I was able to nailed down the issue further. The problem is the IndexSeries object when it receives a index_timeseries as parameter to register the associated template. This end-up creating an NWB file with external file link. Perhaps the problem is in pynwb upon creating. If I convert to a TimeSeries, removing the link to the template. It all works.

jeromelecoq commented 1 year ago

I believe this code here : https://pynwb.readthedocs.io/en/stable/tutorials/domain/brain_observatory.html

Would not work as a result. In particular this part :

for stimulus in stimulus_list:
    visual_stimulus_images = ImageSeries(
        name=stimulus,
        data=dataset.get_stimulus_template(stimulus),
        unit='NA',
        format='raw',
        timestamps=[0.0])
    image_index = IndexSeries(
        name=stimulus,
        data=dataset.get_stimulus_table(stimulus).frame.values,
        unit='NA',
        indexed_timeseries=visual_stimulus_images,
        timestamps=timestamps[dataset.get_stimulus_table(stimulus).start.values])
    nwbfile.add_stimulus_template(visual_stimulus_images)
    nwbfile.add_stimulus(image_index)

The problem is that indexed_timeseries link which causes dandi to have issues.

satra commented 1 year ago

i'm going to bring @rly into this conversation. the summary of this issue is that certain operations lead to external links being created, which are not external links (as in don't point to files outside we think) and that's triggering dandi cli to complain.

@jeromelecoq - just a random thought, is it possible that some part of the step is still pointing to data/data array in the nwb 1 file? i.e. still maintains a reference hence treated as an external link?

jeromelecoq commented 1 year ago

Yes I think a link is created causing the issue. I played around with the dataset properties and it seems like the link is to current file itself like self referenced link I can explore more tonight

On Sun, Apr 9, 2023 at 2:33 PM Satrajit Ghosh @.***> wrote:

i'm going to bring @rly https://github.com/rly into this conversation. the summary of this issue is that certain operations lead to external links being created, which are not external links (as in don't point to files outside we think) and that's triggering dandi cli to complain.

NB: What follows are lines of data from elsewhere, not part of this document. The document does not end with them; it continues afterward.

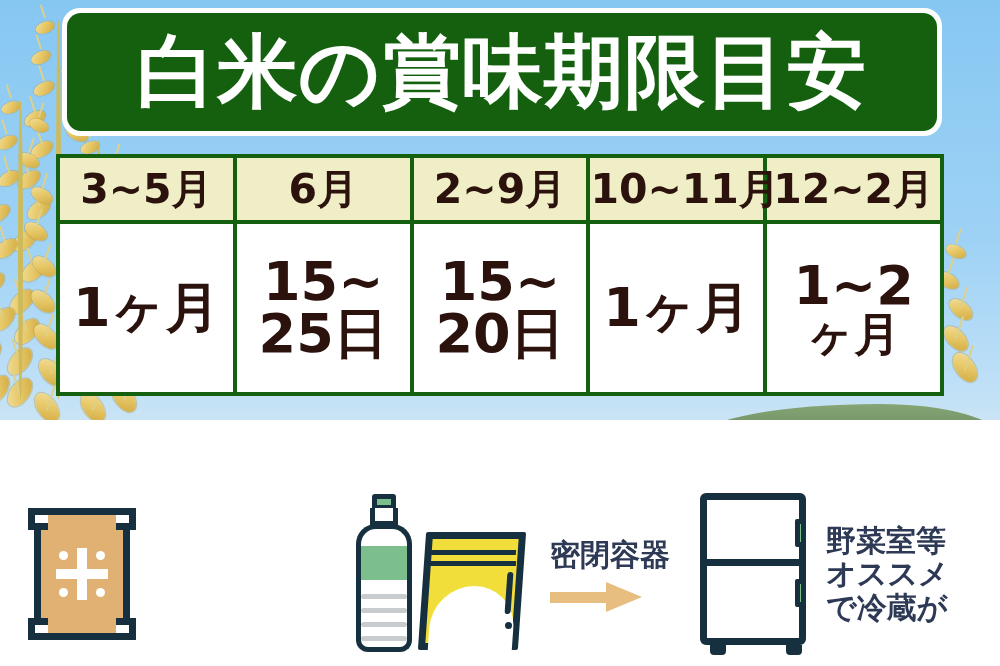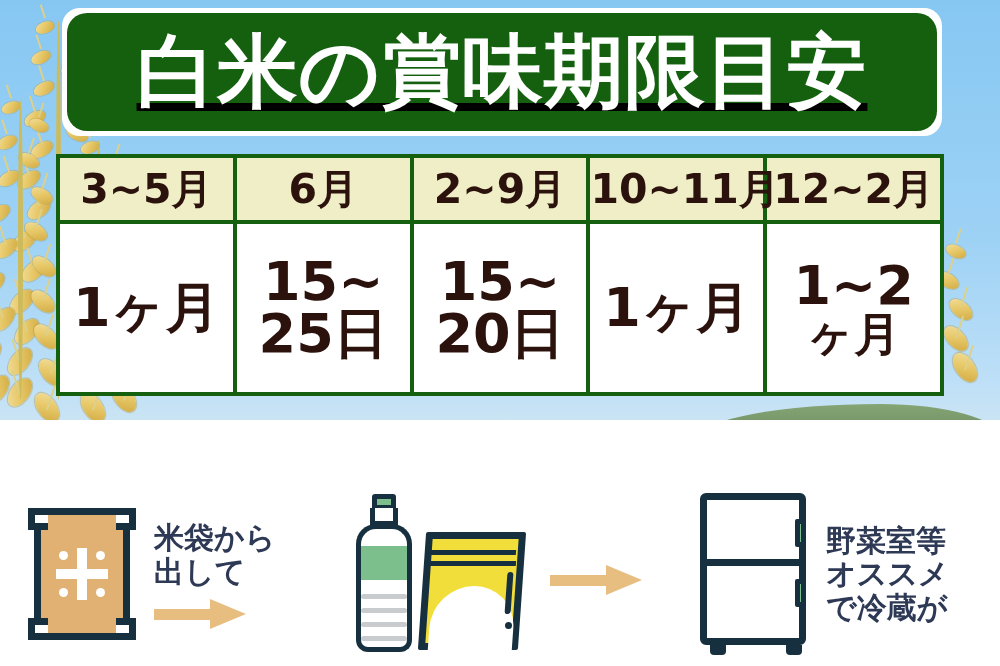--- a/index.html
+++ b/index.html
@@ -89,11 +89,10 @@
   .title-box {
     width: 100%; height: 100%;
     background: #14600f;
-    border-radius: 20px;
+    border-radius: 14px;
     display: flex;
     align-items: center;
     justify-content: center;
-    text-decoration: underline;
   }
   .title-text {
     color: #ffffff;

@jeromelecoq https://github.com/jeromelecoq - just a random thought, is it possible that some part of the step is still pointing to data/data array in the nwb 1 file? i.e. still maintains a reference hence treated as an external link?

— Reply to this email directly, view it on GitHub https://github.com/dandi/dandi-cli/issues/1270#issuecomment-1501218357, or unsubscribe https://github.com/notifications/unsubscribe-auth/AATAHTYGZW7OVGJLGNH4JGLXAMTJTANCNFSM6AAAAAAWUR6H2A . You are receiving this because you were mentioned.Message ID: @.***>

-- Jérôme

jeromelecoq commented 1 year ago

Using TimeSeries allowed me to move forward and upload a draft of Visual Coding NWB 2.0 to Dandi. This supports the issue is related to links. I am still working on it little things here and there but I will go back to this later on. Obviously my files do not have the template images, just the underlying stimulus structure.

rly commented 1 year ago

@jeromelecoq please try installing this branch of HDMF referenced in https://github.com/hdmf-dev/hdmf/pull/847:

pip uninstall hdmf --yes
pip install git+https://github.com/hdmf-dev/hdmf.git@fix/export_links

And let me know if that resolves the error.